I am incredibly grateful for the years of guidance and support from Boston College’s International Studies Program, and especially from my advisor, Professor Nakazato. From my very first Introduction to 'International Studies' course my sophomore year, I was consistently challenged to think critically and analyze the world around me. The many in-depth readings and discussions pushed me to tackle important topics and formulate clear ideas in both writing and conversation. Courses such as 'International Law' and 'Ethics, Religion and International Politics' encouraged me to pay attention to key issues and venture outside of BC and the US. The IS Program even helped lead me to study abroad in Geneva, Switzerland my junior year, where I studied and worked in the presence of many international organizations.
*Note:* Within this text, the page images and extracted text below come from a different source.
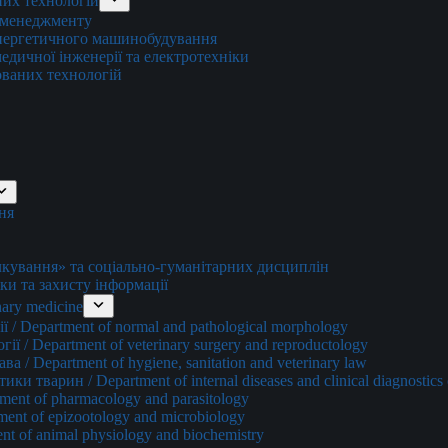
них технологій
о менеджменту
енергетичного машинобудування
едичної інженерії та електротехніки
ованих технологій
ня
ування» та соціально-гуманітарних дисциплін
ки та захисту інформації
ary medicine
 / Department of normal and pathological morphology
ї / Department of veterinary surgery and reproductology
а / Department of hygiene, sanitation and veterinary law
и тварин / Department of internal diseases and clinical diagnostics 
ment of pharmacology and parasitology
ment of epizootology and microbiology
nt of animal physiology and biochemistry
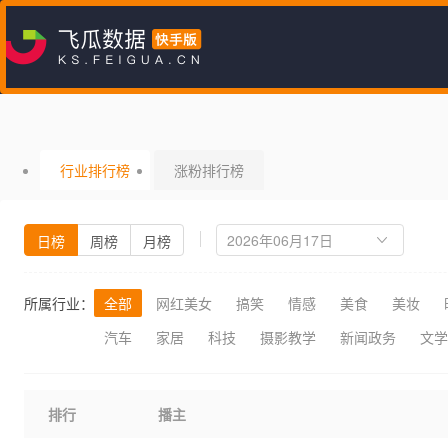
行业排行榜
涨粉排行榜
日榜
周榜
月榜
所属行业：
全部
网红美女
搞笑
情感
美食
美妆
汽车
家居
科技
摄影教学
新闻政务
文学
排行
播主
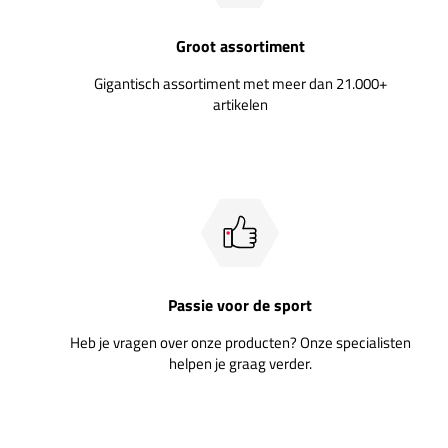
Groot assortiment
Gigantisch assortiment met meer dan 21.000+
artikelen
Passie voor de sport
Heb je vragen over onze producten? Onze specialisten
helpen je graag verder.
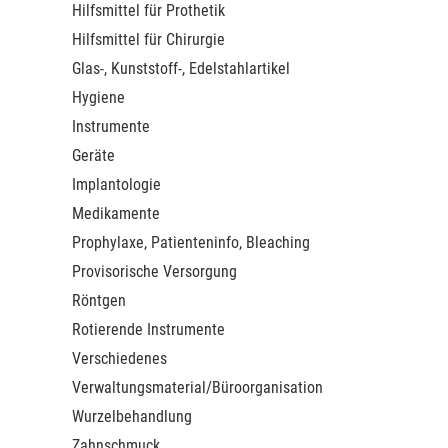
Hilfsmittel für Prothetik
Hilfsmittel für Chirurgie
Glas-, Kunststoff-, Edelstahlartikel
Hygiene
Instrumente
Geräte
Implantologie
Medikamente
Prophylaxe, Patienteninfo, Bleaching
Provisorische Versorgung
Röntgen
Rotierende Instrumente
Verschiedenes
Verwaltungsmaterial/Büroorganisation
Wurzelbehandlung
Zahnschmuck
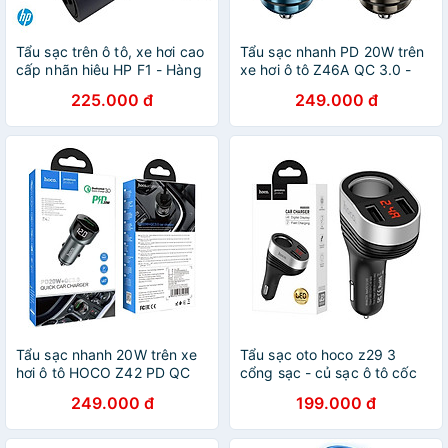
Tẩu sạc trên ô tô, xe hơi cao
Tẩu sạc nhanh PD 20W trên
cấp nhãn hiêu HP F1 - Hàng
xe hơi ô tô Z46A QC 3.0 -
Chính Hãng
Hàng nhập khẩu
225.000 đ
249.000 đ
Tẩu sạc nhanh 20W trên xe
Tẩu sạc oto hoco z29 3
hơi ô tô HOCO Z42 PD QC
cổng sạc - củ sạc ô tô cốc
3.0 hàng chính hãng
sạc xe hơi có led hiển thị -
249.000 đ
199.000 đ
hàng chính hãng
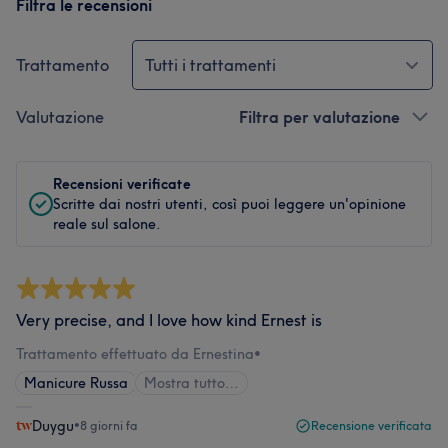
Filtra le recensioni
Trattamento
Tutti i trattamenti
Valutazione
Filtra per valutazione
Recensioni verificate
Scritte dai nostri utenti, così puoi leggere un'opinione
reale sul salone.
Very precise, and I love how kind Ernest is
Trattamento effettuato da Ernestina
•
Manicure Russa
Mostra tutto…
Duygu
•
8 giorni fa
Recensione verificata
Today, I feel more equipped to take on heavy research projects or participate in meaningful discussions as a result of my IS coursework. I strive to remain aware of various issues and world events so that I am better prepared to meet and connect with clients from all different backgrounds.
For students considering applying to the IS program, I cannot emphasize enough how great of an opportunity it is. There are so many doors that will open up to you after joining this program. Whether you choose to pursue a future in politics, law, or any of the hundreds of other professions out there, you will be ready to take on post-grad life. The IS courses and professors will shape you into a stronger student, more critical thinker, and most importantly, a better global citizen. You will be in great hands!